The proposal Lantigua recently sent to the City Council would have reopened the door to billboards in Lawrence, but only in the industrial zones. Besides the mills along the Merrimack River and Malden Mills, the zones include a warehouse district on Andover Street and several acres on Marston Street that includes the Commonwealth Motors dealership, where the electronic billboard erected as part of the state’s pilot program now greets drivers as they enter the city limits from the east.
Lantigua and Patrick Blanchette, the city’s director of economic development, did not return phone calls seeking information about their proposal to bring back billboards. The proposal would allow billboards only by special permit, meaning each application to erect a billboard would be considered separately and require a public hearing.
Norm Nimmo, the chairman of the city Planning Board, which endorsed the zoning changes that would allow billboards, said the plan is intended to make money for the city.
“Given the situation for the city right now, anything is worth trying,” Nimmo said. “We’re in desperate straits. We voted for revenue, is the long and short of it.”
There’s a lot to be made. Nimmo said larger billboards were earning $3,300 a month for their owners when he rented one a decade ago for Bread and Roses, a local non-profit agency. A slice of the rent went to the city.
There are losers too. A 2011 study by an urban planner from Philadelphia found that while billboards make money for landowners who allow them, neighboring properties suffer.

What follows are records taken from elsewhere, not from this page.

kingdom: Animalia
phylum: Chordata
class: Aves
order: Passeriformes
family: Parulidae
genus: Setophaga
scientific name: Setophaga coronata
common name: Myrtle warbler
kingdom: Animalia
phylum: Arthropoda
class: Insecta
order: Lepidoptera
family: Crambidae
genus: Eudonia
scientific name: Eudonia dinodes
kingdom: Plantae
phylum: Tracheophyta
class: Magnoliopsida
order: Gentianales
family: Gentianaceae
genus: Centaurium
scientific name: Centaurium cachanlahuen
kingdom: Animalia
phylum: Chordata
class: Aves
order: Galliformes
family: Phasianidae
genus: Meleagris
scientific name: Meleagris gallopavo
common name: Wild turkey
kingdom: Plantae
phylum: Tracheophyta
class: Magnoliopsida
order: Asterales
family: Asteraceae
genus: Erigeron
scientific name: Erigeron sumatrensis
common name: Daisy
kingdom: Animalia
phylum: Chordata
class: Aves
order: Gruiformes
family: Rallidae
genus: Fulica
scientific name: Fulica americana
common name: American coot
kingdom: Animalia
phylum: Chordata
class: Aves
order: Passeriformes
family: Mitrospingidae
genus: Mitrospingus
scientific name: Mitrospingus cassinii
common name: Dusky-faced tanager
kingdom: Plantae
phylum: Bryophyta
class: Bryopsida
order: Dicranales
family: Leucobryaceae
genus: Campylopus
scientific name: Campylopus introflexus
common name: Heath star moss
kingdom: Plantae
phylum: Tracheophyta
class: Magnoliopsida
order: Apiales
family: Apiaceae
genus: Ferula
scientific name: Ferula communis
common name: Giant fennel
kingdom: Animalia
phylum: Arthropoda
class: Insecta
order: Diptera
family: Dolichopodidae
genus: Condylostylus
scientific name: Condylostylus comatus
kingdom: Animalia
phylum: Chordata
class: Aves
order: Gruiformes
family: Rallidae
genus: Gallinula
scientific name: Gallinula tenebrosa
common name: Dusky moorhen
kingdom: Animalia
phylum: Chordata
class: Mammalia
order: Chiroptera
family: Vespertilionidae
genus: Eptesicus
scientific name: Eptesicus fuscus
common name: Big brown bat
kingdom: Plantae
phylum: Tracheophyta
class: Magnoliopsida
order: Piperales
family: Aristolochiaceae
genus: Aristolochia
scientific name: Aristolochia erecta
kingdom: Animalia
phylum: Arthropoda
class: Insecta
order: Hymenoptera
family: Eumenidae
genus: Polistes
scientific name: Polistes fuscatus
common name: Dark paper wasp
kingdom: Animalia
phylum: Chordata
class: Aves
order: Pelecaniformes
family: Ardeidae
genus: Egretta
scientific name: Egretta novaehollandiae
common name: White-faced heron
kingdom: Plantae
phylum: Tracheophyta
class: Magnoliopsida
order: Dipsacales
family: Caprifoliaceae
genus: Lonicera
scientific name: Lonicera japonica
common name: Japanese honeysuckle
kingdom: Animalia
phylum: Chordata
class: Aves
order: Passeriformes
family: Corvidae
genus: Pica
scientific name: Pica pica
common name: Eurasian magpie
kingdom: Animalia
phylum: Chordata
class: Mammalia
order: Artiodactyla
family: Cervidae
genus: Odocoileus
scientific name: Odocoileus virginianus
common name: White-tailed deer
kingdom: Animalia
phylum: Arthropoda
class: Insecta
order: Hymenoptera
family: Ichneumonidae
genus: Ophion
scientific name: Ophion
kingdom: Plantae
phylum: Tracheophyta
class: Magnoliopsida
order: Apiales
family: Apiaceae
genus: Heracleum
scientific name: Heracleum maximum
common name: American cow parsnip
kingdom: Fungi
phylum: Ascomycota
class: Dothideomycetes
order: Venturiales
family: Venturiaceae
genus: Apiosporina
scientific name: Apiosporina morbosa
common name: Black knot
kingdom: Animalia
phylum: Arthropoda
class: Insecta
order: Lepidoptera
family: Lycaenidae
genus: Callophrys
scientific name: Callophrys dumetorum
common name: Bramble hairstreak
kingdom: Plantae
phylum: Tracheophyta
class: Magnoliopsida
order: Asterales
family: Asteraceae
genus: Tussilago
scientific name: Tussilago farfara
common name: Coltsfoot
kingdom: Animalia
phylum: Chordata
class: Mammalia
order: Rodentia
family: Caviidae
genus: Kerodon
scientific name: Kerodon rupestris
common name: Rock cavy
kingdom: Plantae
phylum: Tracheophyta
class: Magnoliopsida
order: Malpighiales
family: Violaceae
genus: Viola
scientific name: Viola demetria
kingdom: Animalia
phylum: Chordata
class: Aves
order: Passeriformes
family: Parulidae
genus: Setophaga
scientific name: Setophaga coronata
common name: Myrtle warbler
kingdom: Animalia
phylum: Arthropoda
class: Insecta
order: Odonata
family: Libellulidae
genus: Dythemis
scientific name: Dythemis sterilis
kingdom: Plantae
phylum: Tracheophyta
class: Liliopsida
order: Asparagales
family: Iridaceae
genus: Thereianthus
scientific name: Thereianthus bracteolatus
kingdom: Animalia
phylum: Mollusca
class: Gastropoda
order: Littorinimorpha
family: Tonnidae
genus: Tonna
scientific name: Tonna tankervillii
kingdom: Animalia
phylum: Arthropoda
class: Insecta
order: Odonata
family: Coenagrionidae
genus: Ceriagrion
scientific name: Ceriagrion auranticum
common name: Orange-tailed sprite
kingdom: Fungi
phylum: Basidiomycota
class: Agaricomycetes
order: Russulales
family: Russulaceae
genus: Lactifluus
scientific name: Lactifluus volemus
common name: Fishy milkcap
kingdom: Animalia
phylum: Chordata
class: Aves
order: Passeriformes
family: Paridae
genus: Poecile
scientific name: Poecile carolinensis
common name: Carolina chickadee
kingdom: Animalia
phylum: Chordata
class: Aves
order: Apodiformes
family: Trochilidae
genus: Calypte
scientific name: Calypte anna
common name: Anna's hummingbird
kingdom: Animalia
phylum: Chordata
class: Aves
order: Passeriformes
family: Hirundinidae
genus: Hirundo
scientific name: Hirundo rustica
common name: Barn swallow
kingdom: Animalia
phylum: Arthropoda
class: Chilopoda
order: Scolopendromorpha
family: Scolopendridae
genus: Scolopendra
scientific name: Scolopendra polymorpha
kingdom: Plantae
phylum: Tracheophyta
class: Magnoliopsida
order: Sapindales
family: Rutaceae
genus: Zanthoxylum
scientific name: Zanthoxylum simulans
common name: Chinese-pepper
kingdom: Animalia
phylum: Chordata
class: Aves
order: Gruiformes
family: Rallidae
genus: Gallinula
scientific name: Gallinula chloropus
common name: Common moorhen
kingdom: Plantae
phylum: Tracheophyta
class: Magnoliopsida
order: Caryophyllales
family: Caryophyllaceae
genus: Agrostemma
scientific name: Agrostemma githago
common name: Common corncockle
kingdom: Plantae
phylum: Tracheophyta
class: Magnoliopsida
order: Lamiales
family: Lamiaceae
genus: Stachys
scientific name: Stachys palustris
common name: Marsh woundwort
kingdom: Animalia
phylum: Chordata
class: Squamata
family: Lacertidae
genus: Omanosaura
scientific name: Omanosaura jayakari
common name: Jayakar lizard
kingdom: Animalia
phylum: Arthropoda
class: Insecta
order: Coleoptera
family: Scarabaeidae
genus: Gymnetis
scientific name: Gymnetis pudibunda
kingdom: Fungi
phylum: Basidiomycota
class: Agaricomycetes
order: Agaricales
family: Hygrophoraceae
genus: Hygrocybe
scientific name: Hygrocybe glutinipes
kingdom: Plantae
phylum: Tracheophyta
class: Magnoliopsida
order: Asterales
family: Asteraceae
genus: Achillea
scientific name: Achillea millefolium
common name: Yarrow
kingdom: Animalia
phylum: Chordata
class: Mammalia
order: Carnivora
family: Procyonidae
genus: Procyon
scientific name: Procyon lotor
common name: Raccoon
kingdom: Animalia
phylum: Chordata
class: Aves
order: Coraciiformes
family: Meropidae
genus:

“Billboards negatively impact home values,” planner Jonathan Snyder said in the study, which is posted on the website of Scenic America, an environmental organization dedicated to improving the view from America’s roads. “For each additional billboard in a (Philadelphia) census tract, there is a $947 decrease in home value. Considering that the mean number of billboards in a census tract is 4.8, the resulting decrease in value is $4,546 per house for homes in such districts when compared to the price of an equivalent home in a census tract without billboards.”
Allowing billboards in the city’s riverfront mill districts also could undermine efforts to redevelop the mills for housing and smaller commercial uses and demean the historic value of the mills, according to Dennis DiZoglio, executive director of the Merrimack Valley Planning Commission. Several 19th century mills in Lawrence have been converted in recent years, including the Washington, Monarch and Malden Mills and Union Crossing.
“It’s hard to absorb large billboards in neighborhoods where you’re trying to attract more housing and retail operations,” DiZoglio said. “The trend is to keep them outside of neighborhoods. This would be a whole different approach.”
Brenda Rossi, president of the Sacred Heart Neighborhood Association, has another concern.
“How many Metro PCS billboards do we need in the city?” Rossi asked. “How many vodka ads do we need?”
Under the new Massachusetts regulations, Clear Channel and other billboard companies could erect billboards along highways only if localities agree to allow them.
The localities will be allowed to negotiate their own deals with the companies. Sara Lavoie, a spokeswoman for the state Department of Transportation, could not say whether the new regulations will permit localities to collect fees from the companies as part of the deals they can negotiate.
The state will get no revenues from the billboard companies, but the companies will be required to provide the state with free public service announcements and roadway advisories on their billboards. Last year, the PSAs the state posted on billboards in the pilot program were worth $820,000, the DOT said.
Four states, including Maine and Vermont, and several municipalities, including Boulder, Colo., and Fairfax County, Va., ban all billboards.